For this to make sense, X_n >= 0 and Y_n >= 0. I assume your
lim_{n->infty} X_n/Y_n = 1 is meant to be true almost surely. Then
it is indeed true that Prob(|X_n/Y_n - 1| > 1 infinitely often) = 0,
but it's better to use, say, Prob(|X_n/Y_n - 1| > 1/2 infinitely often).
In particular, with probability 1, 2/3 X_n < Y_n < 2 X_n for all
sufficiently large n, and when this is true sum_n X_n < infty iff
sum_n Y_n < infinity. There's no need to use Borel-Cantelli.
--
Robert Israel isr...@math.MyUniversitysInitials.ca
Department of Mathematics http://www.math.ubc.ca/~israel
University of British Columbia Vancouver, BC, Canada
Thanks for your help Dr.
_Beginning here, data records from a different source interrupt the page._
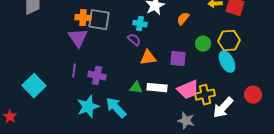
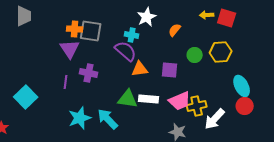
purple semicircle: (134, 40) -> (126, 51), size x1.6
cyan ellipse: (227, 62) -> (242, 86), moved
purple cross: (97, 76) -> (89, 73), moved
green triangle: (136, 88) -> (128, 99), size x1.5

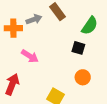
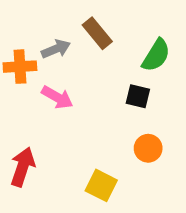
pink arrow: (30, 56) -> (57, 97), moved

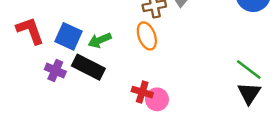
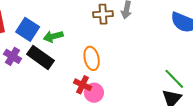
orange ellipse: (147, 36) -> (92, 58), moved

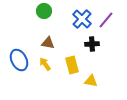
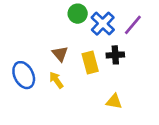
green circle: (44, 11) -> (78, 14), moved
brown triangle: (48, 43) -> (60, 54), turned 40
yellow rectangle: (72, 65) -> (90, 62), moved

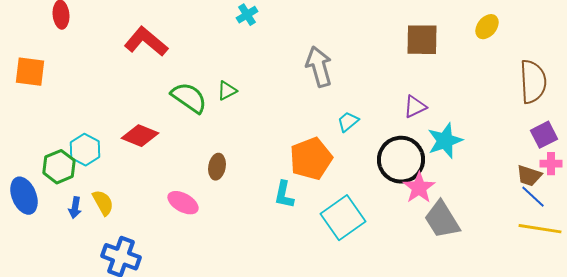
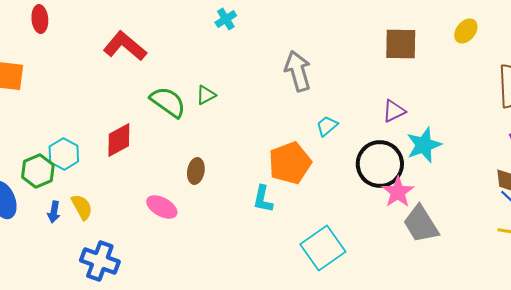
red diamond: (140, 136) -> (119, 140), turned -51
cyan square: (343, 218) -> (323, 248), moved

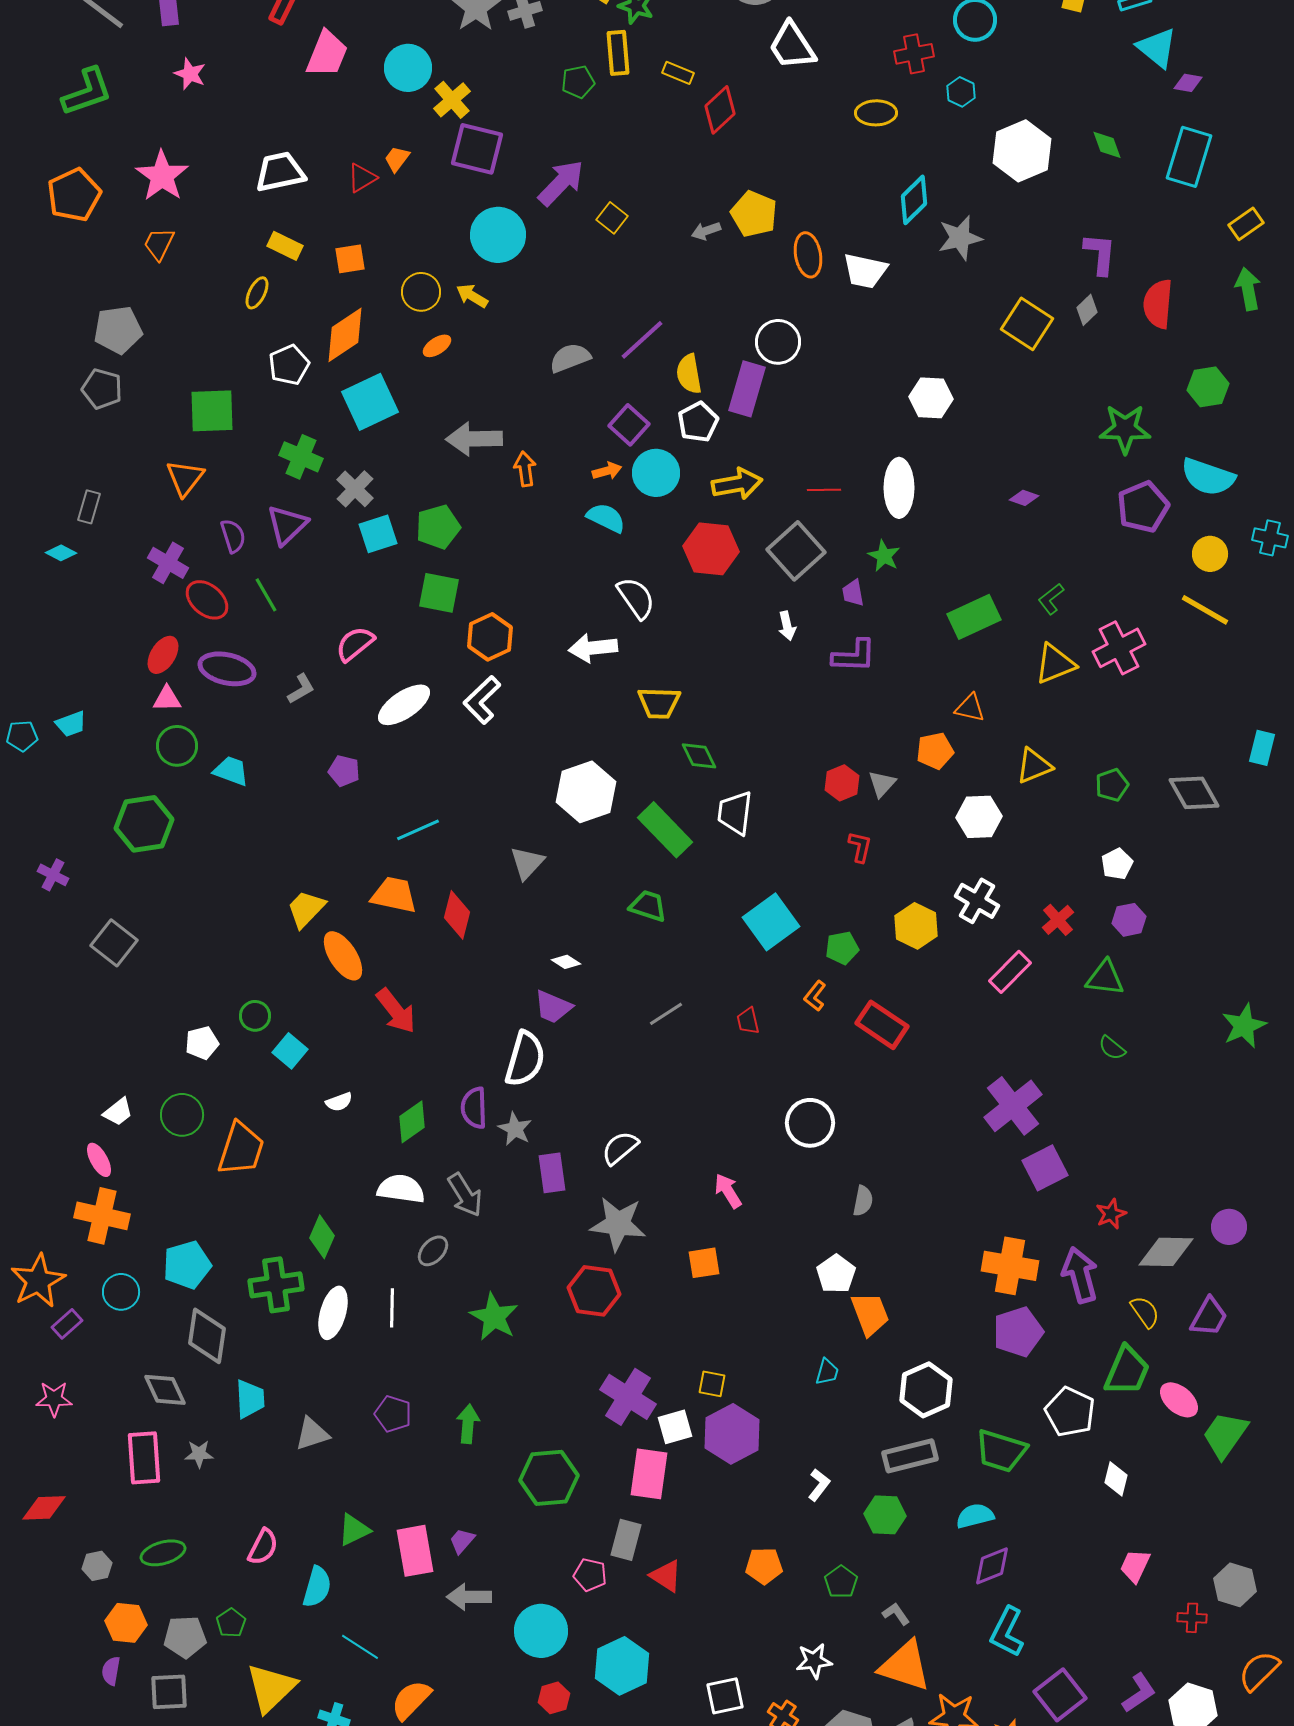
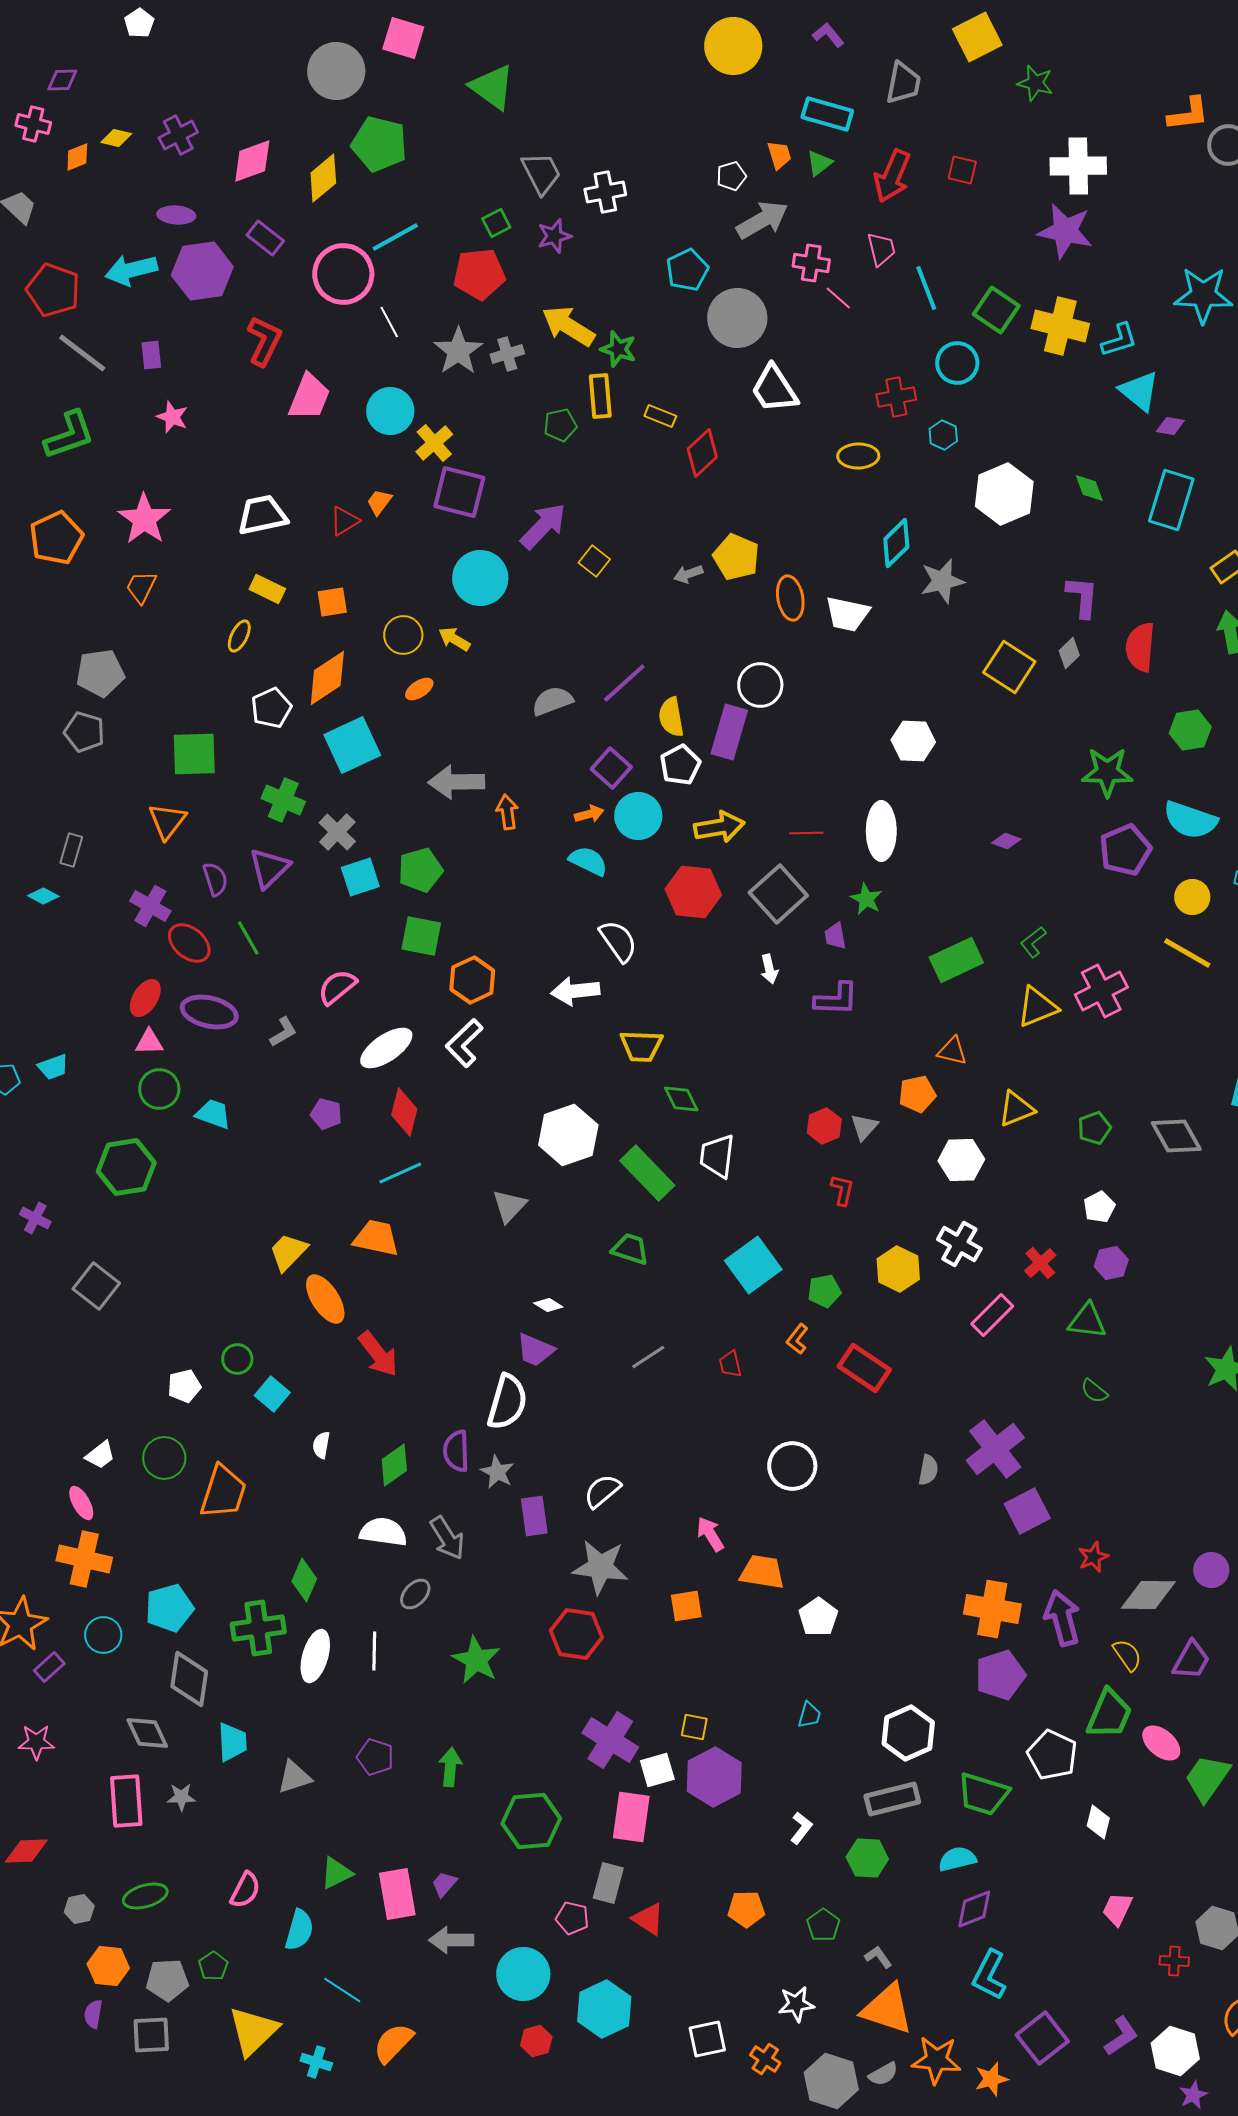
red diamond: (457, 915) -> (404, 1112), moved
white semicircle: (339, 1102) -> (321, 1445), turned 120
gray semicircle: (863, 1201) -> (928, 1470), moved
orange trapezoid: (870, 1314) -> (762, 1572), moved, turned -60

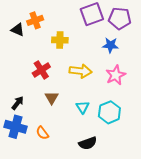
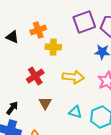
orange cross: (35, 20) -> (38, 30), moved
cyan triangle: (83, 107) -> (75, 112), turned -40

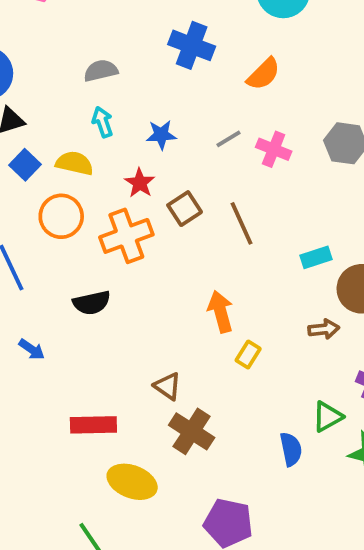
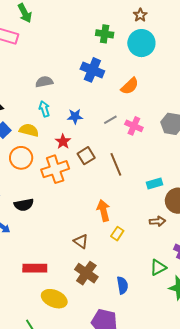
black semicircle: (92, 303) -> (24, 205), moved
brown triangle: (168, 386) -> (81, 241), moved
blue semicircle: (291, 449) -> (122, 285), moved

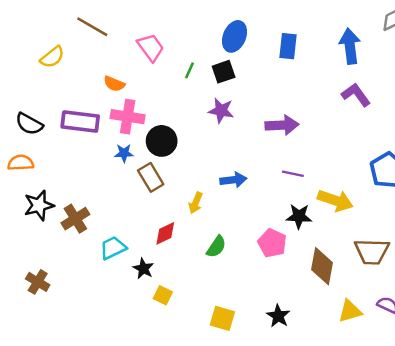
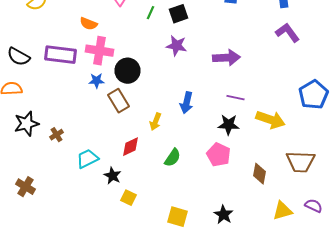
blue arrow: (233, 180) -> (186, 103), turned 110
black star: (299, 216) -> (228, 125), moved
brown cross: (75, 219) -> (56, 135), size x0.6
brown diamond: (322, 266) -> (260, 174), size x0.7

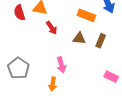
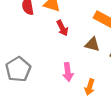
orange arrow: (53, 84) -> (90, 87), moved

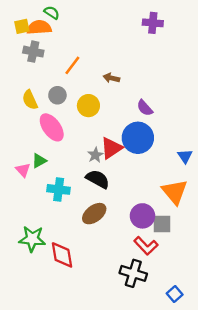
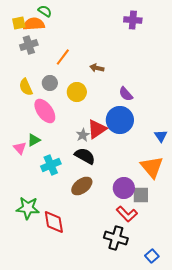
gray cross: (33, 52) -> (29, 45), turned -30
cyan cross: (59, 189) -> (51, 165), turned -30

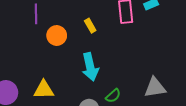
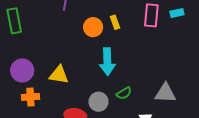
orange circle: (57, 35) -> (93, 27), moved

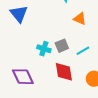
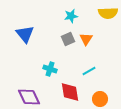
orange triangle: (80, 19) -> (86, 39), turned 40
gray square: (62, 46) -> (68, 39), moved

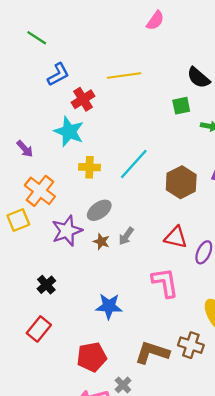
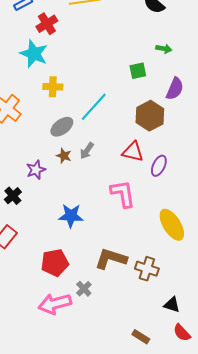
green square: (181, 106) -> (138, 71), moved
cyan line: (134, 164) -> (94, 107), moved
brown hexagon: (181, 182) -> (150, 116), moved
purple star: (67, 231) -> (36, 170), moved, size x0.7
brown cross: (191, 345) -> (147, 269), moved

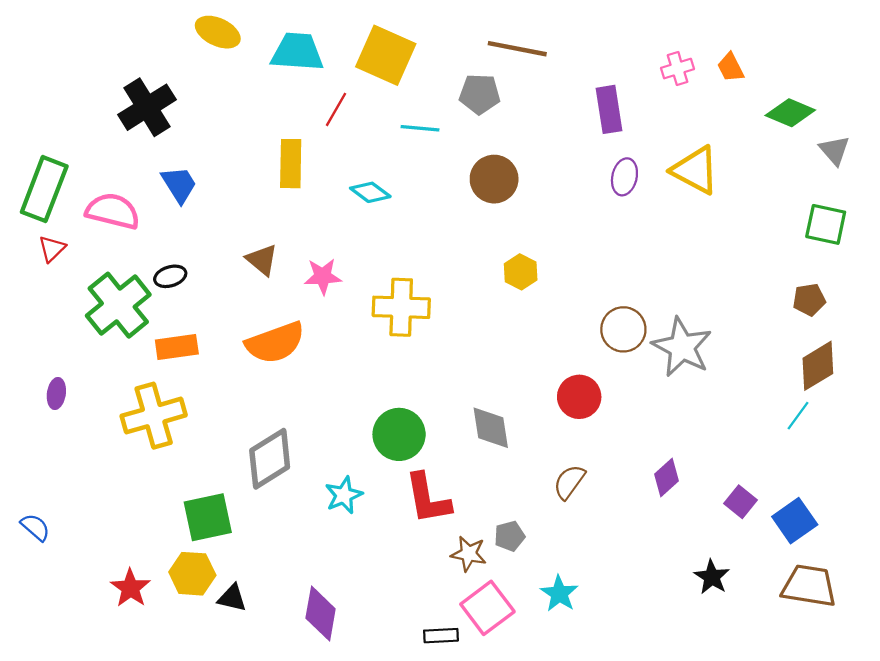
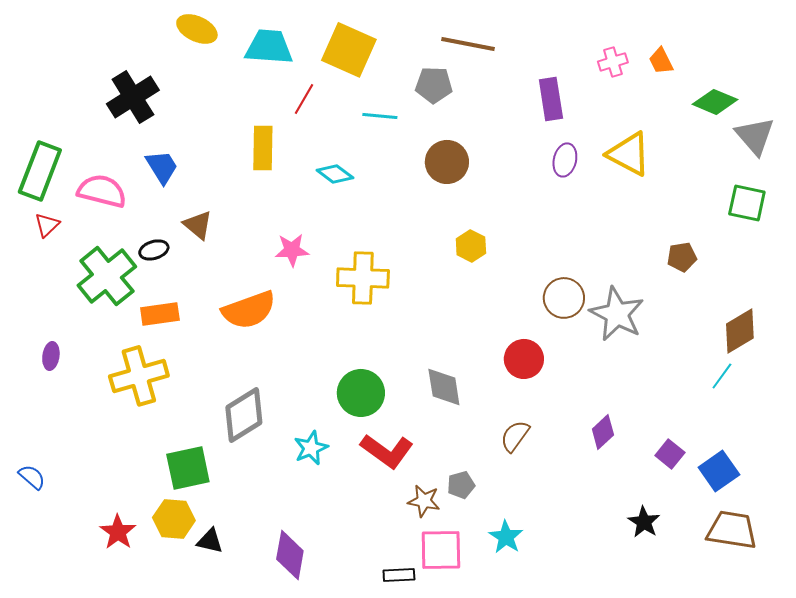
gray triangle: (835, 150) -> (755, 136), size x1.4
brown triangle: (262, 260) -> (198, 225), moved
brown pentagon: (809, 300) -> (682, 257), moved
red L-shape: (428, 498) -> (387, 451), turned -44
pink square: (487, 608) -> (441, 550), turned 36

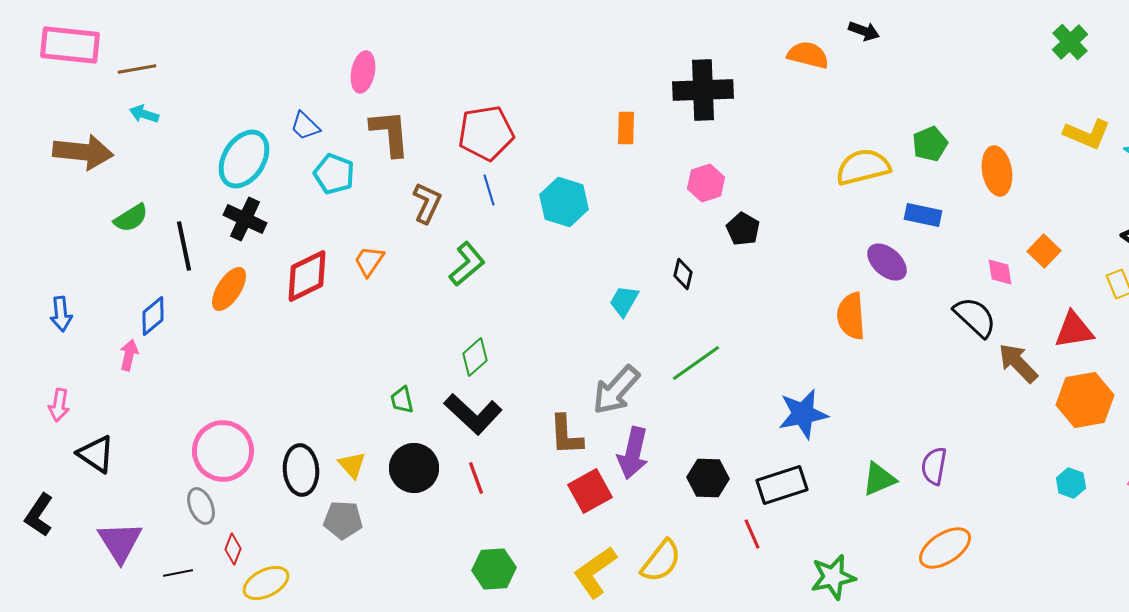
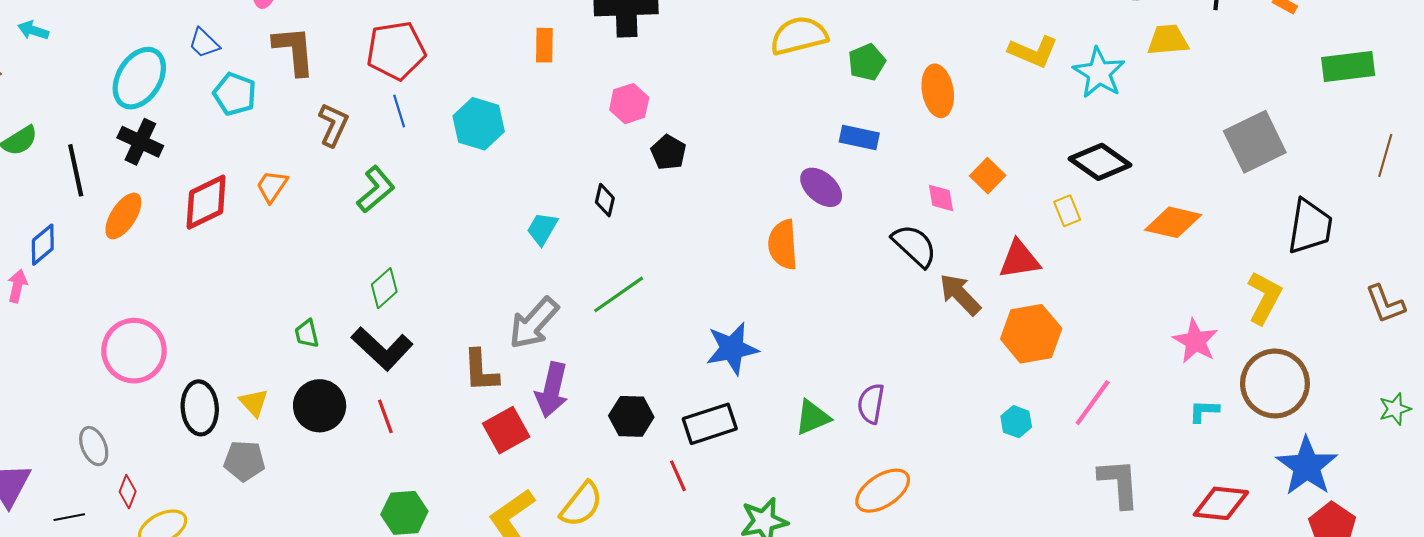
yellow semicircle: (863, 167) -> (799, 36), moved
pink circle: (223, 451) -> (134, 351), moved

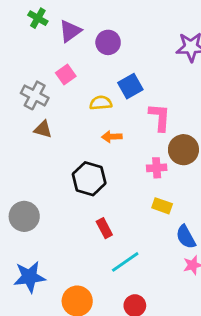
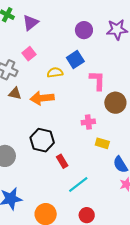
purple circle: (108, 42) -> (84, 30), moved
orange arrow: (112, 137) -> (42, 98), moved, size x1.6
pink cross: (157, 168) -> (88, 122), moved
black hexagon: (89, 179) -> (42, 140), moved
Israel. I was trying to show that the Prob(|
X_n/Y_n - 1| > 1/2 infinitely often) is true for any 1/n but used the
same subscript 'n' and ran into some trouble. After realizing it
should just be a fixed constant k, everything worked out fine. I
guess I just need to look more carefully at when b-c is really
necessary, especially after doing a problem on finding bounds for the
cdf using b-c lemma. Thanks again!